The analysis used data from the Early Warning System, which tracks project disclosures, and examined funding for meat and dairy production, including farms, slaughterhouses, feed mills, and vaccine manufacturers.

Overall, global meat and dairy investment fell by 31% in 2024, from $3.3 billion to $2.3 billion, according to the report. But the share of financing going to factory farming still rose, from 68% to 75%.

Among the lenders, the European Investment Bank saw the largest reduction in factory farming support, cutting such investments by 64% to $154 million.
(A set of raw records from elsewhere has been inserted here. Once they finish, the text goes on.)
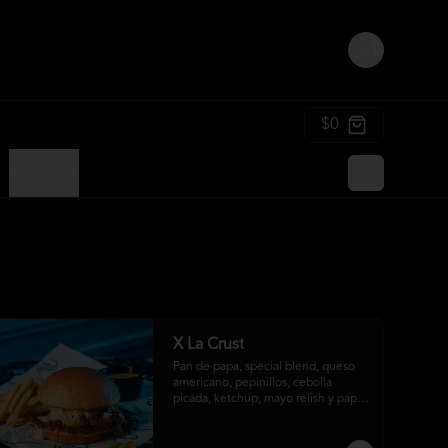
Login
$0
Ensaladas
X La Crust
Pan de papa, special blend, queso 
americano, pepinillos, cebolla 
picada, ketchup, mayo relish y papas 
fritas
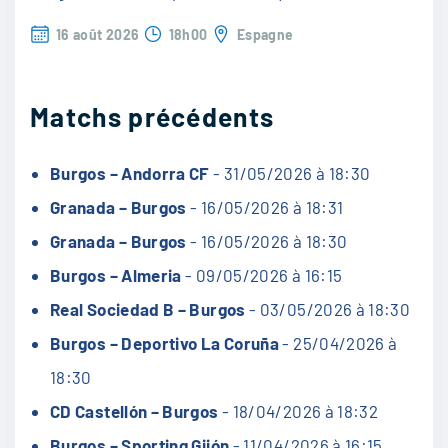
16 août 2026
18h00
Espagne
Matchs précédents
Burgos – Andorra CF
- 31/05/2026 à 18:30
Granada – Burgos
- 16/05/2026 à 18:31
Granada – Burgos
- 16/05/2026 à 18:30
Burgos – Almeria
- 09/05/2026 à 16:15
Real Sociedad B – Burgos
- 03/05/2026 à 18:30
Burgos – Deportivo La Coruña
- 25/04/2026 à
18:30
CD Castellón – Burgos
- 18/04/2026 à 18:32
Burgos – Sporting Gijón
- 11/04/2026 à 16:15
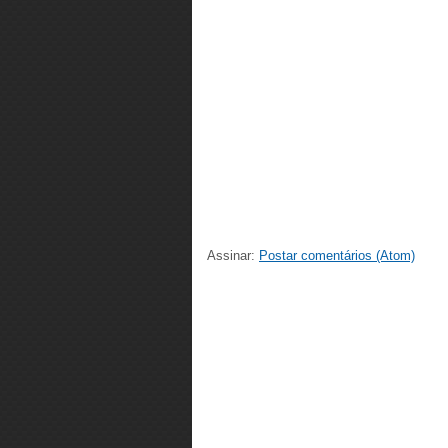
Assinar:
Postar comentários (Atom)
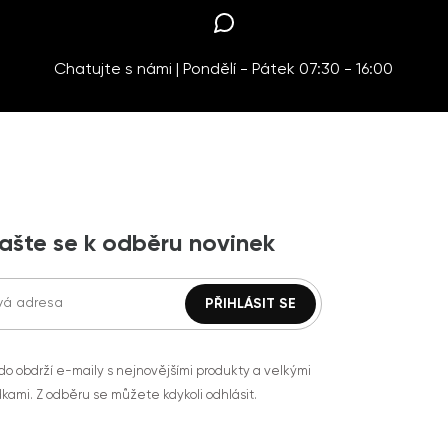
Chatujte s námi | Pondělí - Pátek 07:30 - 16:00
lašte se k odběru novinek
do obdrží e-maily s nejnovějšími produkty a velkými
kami. Z odběru se můžete kdykoli odhlásit.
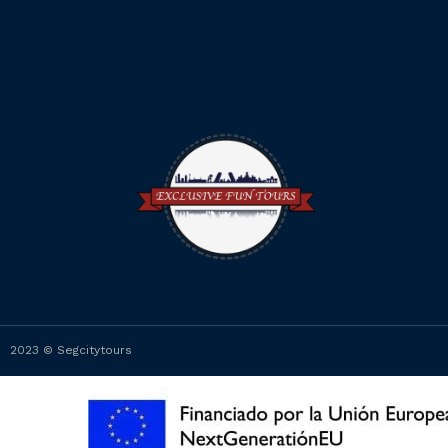
2023 © Segcitytours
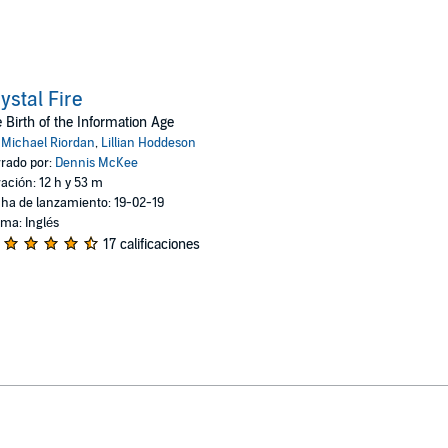
ystal Fire
 Birth of the Information Age
:
Michael Riordan
,
Lillian Hoddeson
rado por:
Dennis McKee
ación: 12 h y 53 m
ha de lanzamiento: 19-02-19
oma: Inglés
17 calificaciones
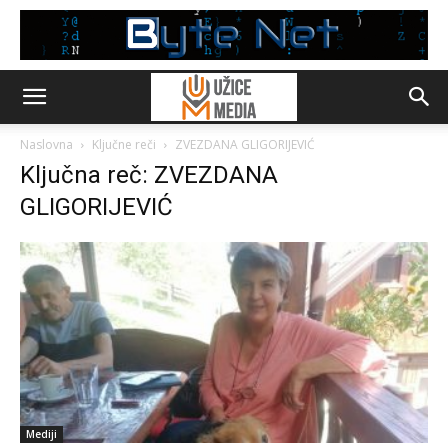
Naslovna
Ključne reči
ZVEZDANA GLIGORIJEVIĆ
Ključna reč: ZVEZDANA
GLIGORIJEVIĆ
Mediji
The Inter-American Development Bank shifted its focus to more climate-friendly farming, investing $112 million in seven sustainable projects.

In contrast, the World Bank Group, long criticized for supporting industrial livestock systems, invested $650 million in factory farming last year — a 13% drop from 2023 but still representing more than half of all investments covered in the analysis. That included a $40 million loan by the IFC, its private-sector arm, to build a soybean crushing plant in Bangladesh for industrial feed production.

“The World Bank is failing to live up to its own promises,” said Alessandro Ramazzotti of the International Accountability Project. “By supporting industrial farming, it is reinforcing a broken system that worsens climate change and food insecurity.”

The World Bank’s own research suggests agriculture produces about a third of global greenhouse gas emissions, with livestock responsible for nearly 60% of that share. The bank has encouraged governments to redirect subsidies away from livestock and invest in lower-emission foods, including plant-based and fermentation-derived proteins.

In 2023, it pledged to double its annual agriculture funding to $9 billion by 2030, centering smallholder farmers. The IFC has committed that all new projects from July 2025 onward will align with the Paris climate goals.

Still, advocates argue multilateral finance institutions must accelerate a more systemic shift away from intensive animal agriculture if they hope to meet climate and biodiversity targets.

“It’s positive that more banks are moving to back sustainable projects,” said Carolina Juaneda of the Bank Information Center. “But the pace is far too slow to achieve real transformation.”